(What this exercise asks):
1) Check each statement against the profile below. For each, answer yes or no and quote the words from the profile that decide it. (a) Ashmita Dutta's hometown is New Delhi, India. (b) She interned at Accenture during the summer of 2022. (c) At the MBA World Summit 2022 she was one of 100 chosen delegates from over 40 global top business schools.
2) Revise the rows from their first line through the line containing "Sometimes, a stuffed Winnie the Pooh is" by replacing "strive" with "aim" and leaving everything else unchanged. Give only those lines, without the pictures.

(Text under study):
========
2023 Best & Brightest MBA: Ashmita Dutta, IE Business School

Ashmita Dutta

IE Business School

“Marketing professional, with a passion for dogs, fantasy fiction, cubism, and feminism.”

Hometown: New Delhi, India

Fun fact about yourself: I can make the most believable excuses to leave any party early, without making the situation awkward.

Undergraduate School and Degree:

  1. Institute of Chartered Accountants of India; Degree – Chartered Accountant
  2. Indira Gandhi National Open University; Degree – Bachelor of Commerce with Accountancy and Finance

Where was the last place you worked before enrolling in business school? Accenture Inc., Internal Communications (Sr. Analyst)

Where did you intern during the summer of 2022? NA

Where will you be working after graduation? Undecided

Community Work and Leadership Roles in Business School:

  1. Founder-President of Diversity, Equity & Inclusion Committee – Founded the umbrella committee of DE&I initiatives across the school, with the action-driven mission of equipping future leaders in creating and effectively managing diverse teams at the workspace. My aim is to not only spark conversations on the need of DE&I, but also to develop the sensibility and skill of creating diverse and inclusive spaces.
  2. Speaker at MBA World Summit 2022, Milan – Selected as one of the 100 MBA delegates from business schools across the globe, and as one of 25 speakers at the summit.

Which academic or extracurricular achievement are you most proud of during business school? IE Business School has provided the platform to bring my authentic self to the table, and at the same time, learn from the brightest minds of the most diverse backgrounds. My proudest moment was representing my school at the MBA World Summit 2022, amongst 100 chosen delegates from over 40 global top business schools. As a speaker at the summit, I conducted a session on diversity in career, and the unconventional paths taken towards success. While the quants have formed the overwhelming majority at business schools, I spoke on behalf of the poets. I hope that it was one step towards broadening the table of the future leaders.
========
(Task inputs):

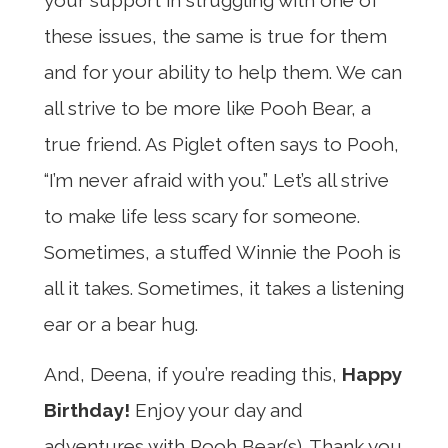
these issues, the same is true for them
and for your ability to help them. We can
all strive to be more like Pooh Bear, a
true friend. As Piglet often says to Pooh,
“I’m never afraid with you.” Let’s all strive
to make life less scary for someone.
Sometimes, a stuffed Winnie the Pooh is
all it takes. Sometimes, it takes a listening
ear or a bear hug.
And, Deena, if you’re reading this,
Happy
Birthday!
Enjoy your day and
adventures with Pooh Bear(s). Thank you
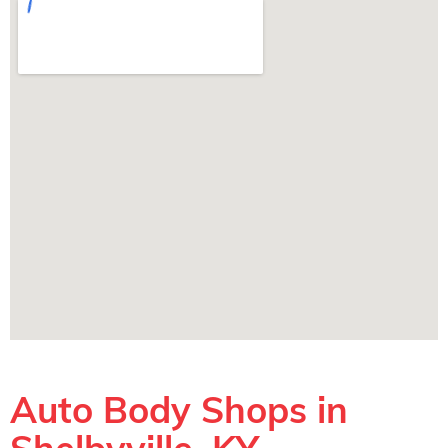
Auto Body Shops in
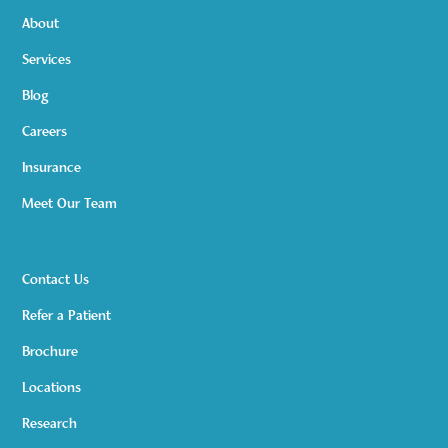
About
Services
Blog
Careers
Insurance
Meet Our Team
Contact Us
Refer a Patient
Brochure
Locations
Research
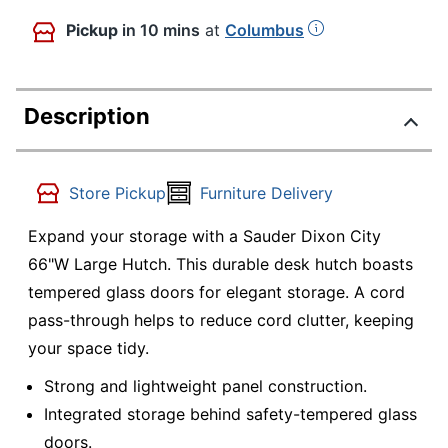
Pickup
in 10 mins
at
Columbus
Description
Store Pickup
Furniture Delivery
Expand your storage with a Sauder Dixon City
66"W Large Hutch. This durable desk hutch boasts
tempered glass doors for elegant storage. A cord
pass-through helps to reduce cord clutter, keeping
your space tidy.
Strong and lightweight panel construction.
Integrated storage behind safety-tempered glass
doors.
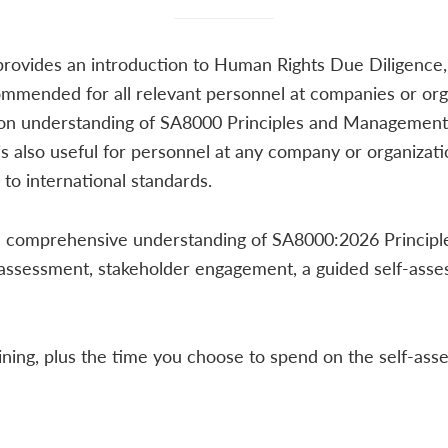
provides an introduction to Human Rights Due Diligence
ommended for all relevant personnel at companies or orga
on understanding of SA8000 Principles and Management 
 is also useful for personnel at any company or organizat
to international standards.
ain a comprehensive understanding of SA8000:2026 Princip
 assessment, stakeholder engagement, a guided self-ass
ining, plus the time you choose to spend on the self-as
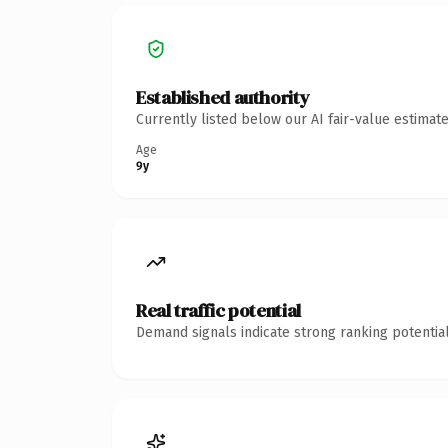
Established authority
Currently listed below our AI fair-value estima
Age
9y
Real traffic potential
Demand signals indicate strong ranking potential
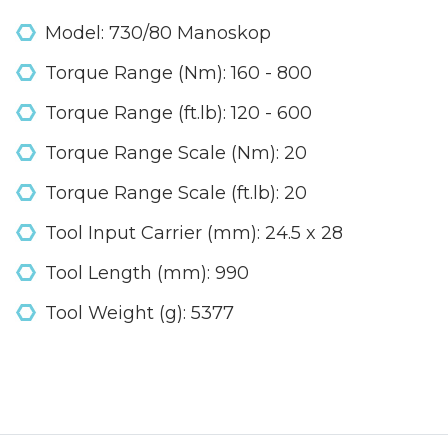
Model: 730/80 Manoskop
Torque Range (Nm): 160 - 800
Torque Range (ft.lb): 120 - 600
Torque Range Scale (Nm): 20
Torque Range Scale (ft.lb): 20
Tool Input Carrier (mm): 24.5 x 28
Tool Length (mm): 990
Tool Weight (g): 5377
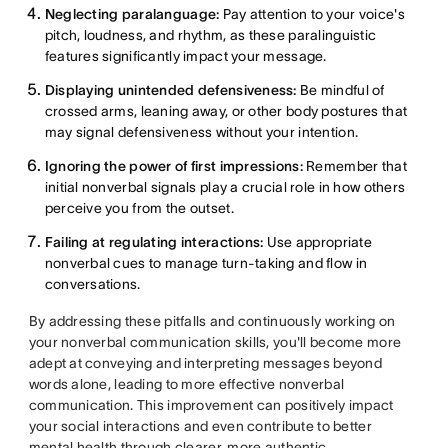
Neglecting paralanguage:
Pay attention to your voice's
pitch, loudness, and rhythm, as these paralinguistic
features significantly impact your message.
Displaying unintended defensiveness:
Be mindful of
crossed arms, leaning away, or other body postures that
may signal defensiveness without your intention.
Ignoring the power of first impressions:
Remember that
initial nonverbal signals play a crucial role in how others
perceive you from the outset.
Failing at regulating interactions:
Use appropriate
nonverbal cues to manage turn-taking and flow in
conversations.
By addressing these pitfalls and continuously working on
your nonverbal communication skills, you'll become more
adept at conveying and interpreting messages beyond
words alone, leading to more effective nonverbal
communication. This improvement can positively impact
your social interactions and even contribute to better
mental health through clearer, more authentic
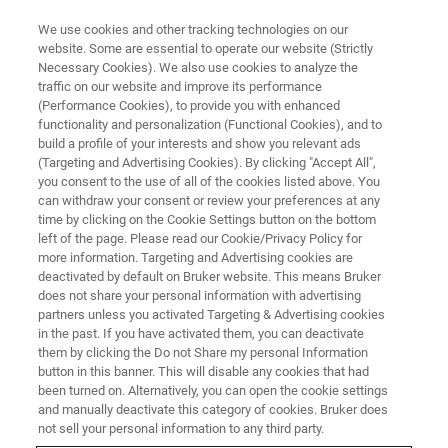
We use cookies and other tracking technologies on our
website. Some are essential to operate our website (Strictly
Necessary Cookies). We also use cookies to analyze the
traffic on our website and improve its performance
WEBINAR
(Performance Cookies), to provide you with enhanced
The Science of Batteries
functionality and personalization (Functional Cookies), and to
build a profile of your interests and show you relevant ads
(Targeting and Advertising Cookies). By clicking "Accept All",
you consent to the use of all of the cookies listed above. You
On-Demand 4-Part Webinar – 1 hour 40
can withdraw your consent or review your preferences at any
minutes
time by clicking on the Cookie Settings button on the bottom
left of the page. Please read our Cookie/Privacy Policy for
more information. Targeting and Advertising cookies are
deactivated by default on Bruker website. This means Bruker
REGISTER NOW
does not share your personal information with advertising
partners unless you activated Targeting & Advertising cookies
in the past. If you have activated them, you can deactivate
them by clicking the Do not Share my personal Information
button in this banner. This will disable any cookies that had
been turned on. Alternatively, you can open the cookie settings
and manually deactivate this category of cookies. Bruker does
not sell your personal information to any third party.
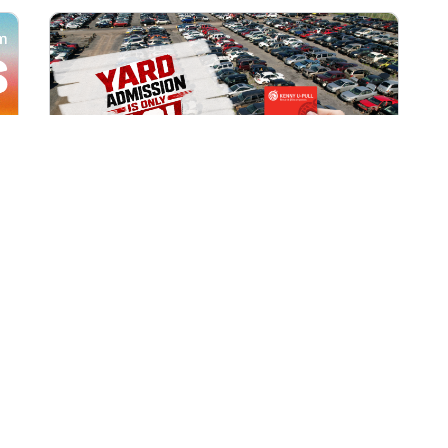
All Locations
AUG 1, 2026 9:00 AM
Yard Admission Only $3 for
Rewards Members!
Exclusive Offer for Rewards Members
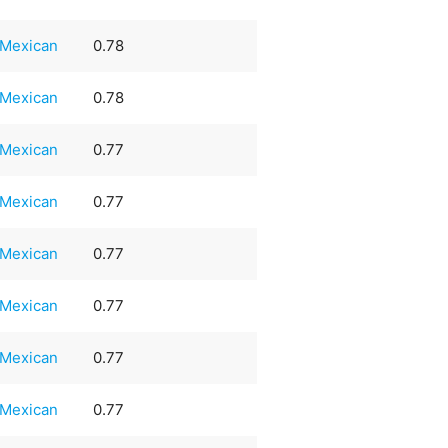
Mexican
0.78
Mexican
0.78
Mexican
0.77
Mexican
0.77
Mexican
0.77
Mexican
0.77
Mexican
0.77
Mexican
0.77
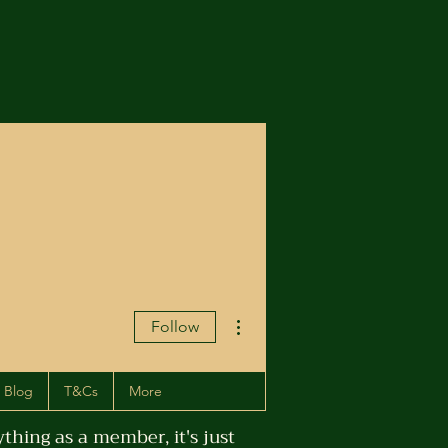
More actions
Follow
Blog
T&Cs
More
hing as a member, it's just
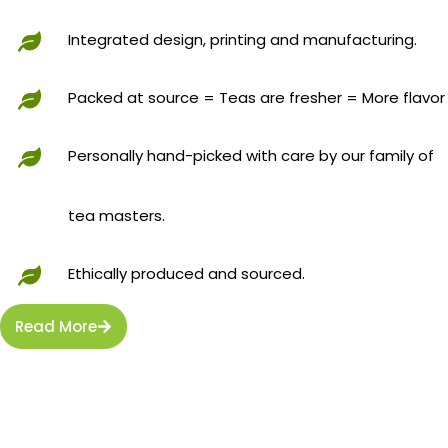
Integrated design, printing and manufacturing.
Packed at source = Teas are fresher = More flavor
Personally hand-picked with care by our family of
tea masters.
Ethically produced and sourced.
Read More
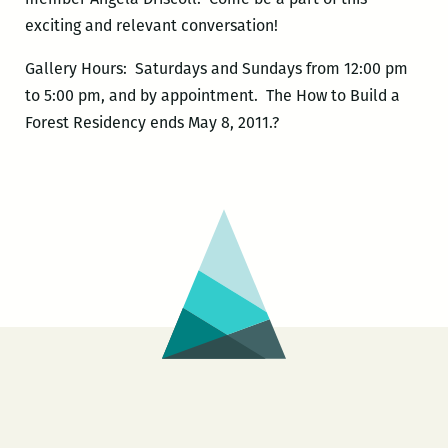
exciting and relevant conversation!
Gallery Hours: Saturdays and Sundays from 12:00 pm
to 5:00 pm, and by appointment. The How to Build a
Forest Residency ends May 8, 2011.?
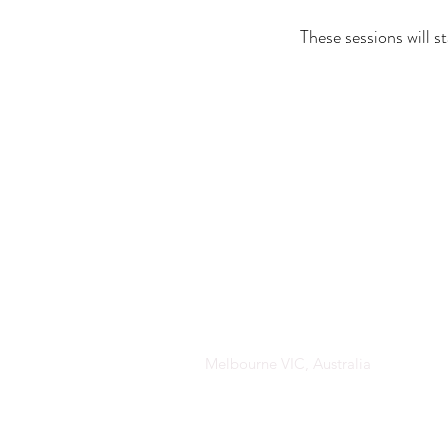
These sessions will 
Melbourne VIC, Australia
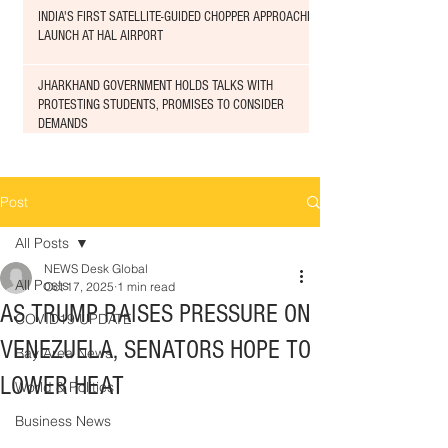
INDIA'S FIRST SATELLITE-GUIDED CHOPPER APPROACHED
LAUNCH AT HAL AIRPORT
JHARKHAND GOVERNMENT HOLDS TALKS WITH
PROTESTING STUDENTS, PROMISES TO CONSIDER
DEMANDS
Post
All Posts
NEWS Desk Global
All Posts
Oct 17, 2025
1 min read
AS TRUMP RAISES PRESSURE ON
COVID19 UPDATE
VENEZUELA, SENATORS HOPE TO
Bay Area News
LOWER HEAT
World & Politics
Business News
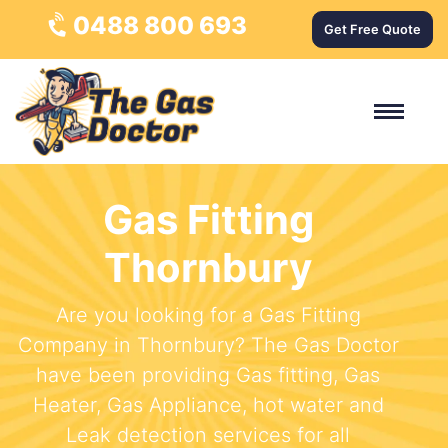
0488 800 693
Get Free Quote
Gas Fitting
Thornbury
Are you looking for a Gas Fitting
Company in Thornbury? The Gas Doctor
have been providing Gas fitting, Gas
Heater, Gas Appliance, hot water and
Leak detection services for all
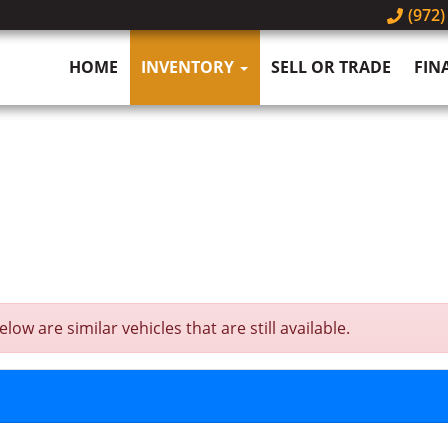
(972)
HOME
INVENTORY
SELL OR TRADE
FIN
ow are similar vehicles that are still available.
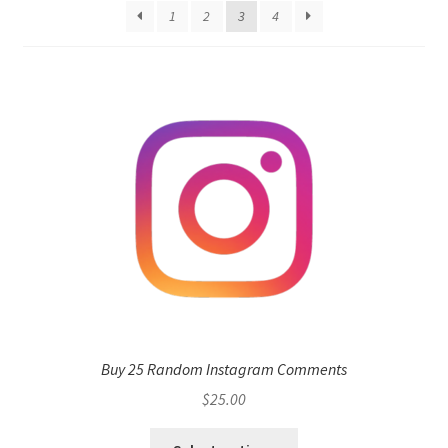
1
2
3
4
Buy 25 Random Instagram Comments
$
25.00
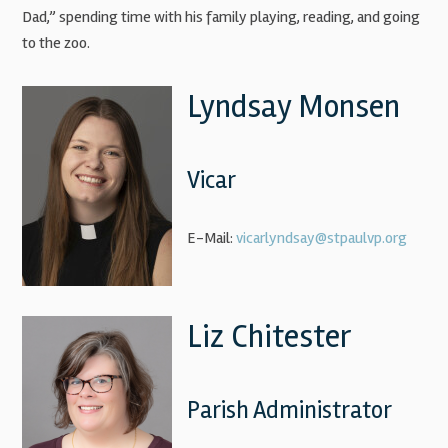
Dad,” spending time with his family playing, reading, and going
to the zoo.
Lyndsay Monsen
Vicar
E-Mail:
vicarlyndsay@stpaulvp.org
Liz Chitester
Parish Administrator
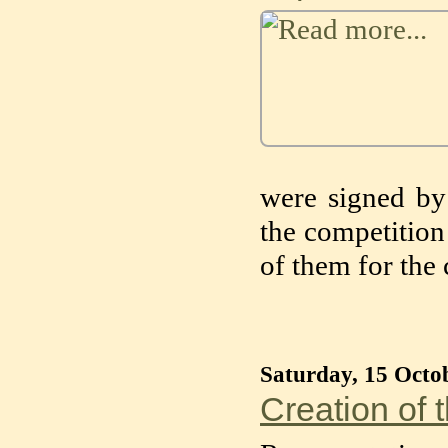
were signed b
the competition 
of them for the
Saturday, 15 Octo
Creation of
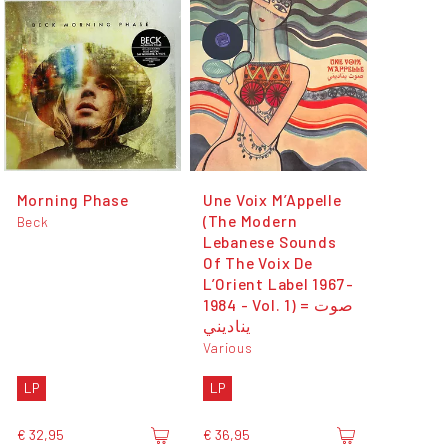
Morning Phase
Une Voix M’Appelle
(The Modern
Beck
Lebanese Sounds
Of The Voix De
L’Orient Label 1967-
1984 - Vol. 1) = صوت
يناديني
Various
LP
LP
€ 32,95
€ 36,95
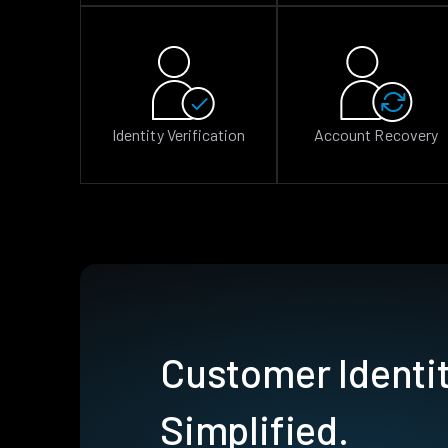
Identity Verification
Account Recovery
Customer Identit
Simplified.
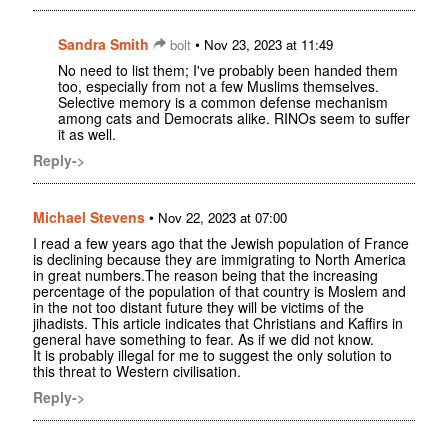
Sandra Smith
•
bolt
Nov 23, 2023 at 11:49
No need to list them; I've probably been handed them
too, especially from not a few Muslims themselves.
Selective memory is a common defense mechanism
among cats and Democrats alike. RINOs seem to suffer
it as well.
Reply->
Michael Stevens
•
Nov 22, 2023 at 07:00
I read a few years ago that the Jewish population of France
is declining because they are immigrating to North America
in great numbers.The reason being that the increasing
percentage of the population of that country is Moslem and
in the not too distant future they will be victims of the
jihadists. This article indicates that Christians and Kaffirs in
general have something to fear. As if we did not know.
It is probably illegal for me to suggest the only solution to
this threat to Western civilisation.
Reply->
========
(Answer section):
1)
(a) Yes: "Hometown: New Delhi, India"
(b) No: "Where did you intern during the summer of 2022? NA"
(c) Yes: "amongst 100 chosen delegates from over 40 global top business schools"

2)
these issues, the same is true for them
and for your ability to help them. We can
all aim to be more like Pooh Bear, a
true friend. As Piglet often says to Pooh,
“I’m never afraid with you.” Let’s all aim
to make life less scary for someone.
Sometimes, a stuffed Winnie the Pooh is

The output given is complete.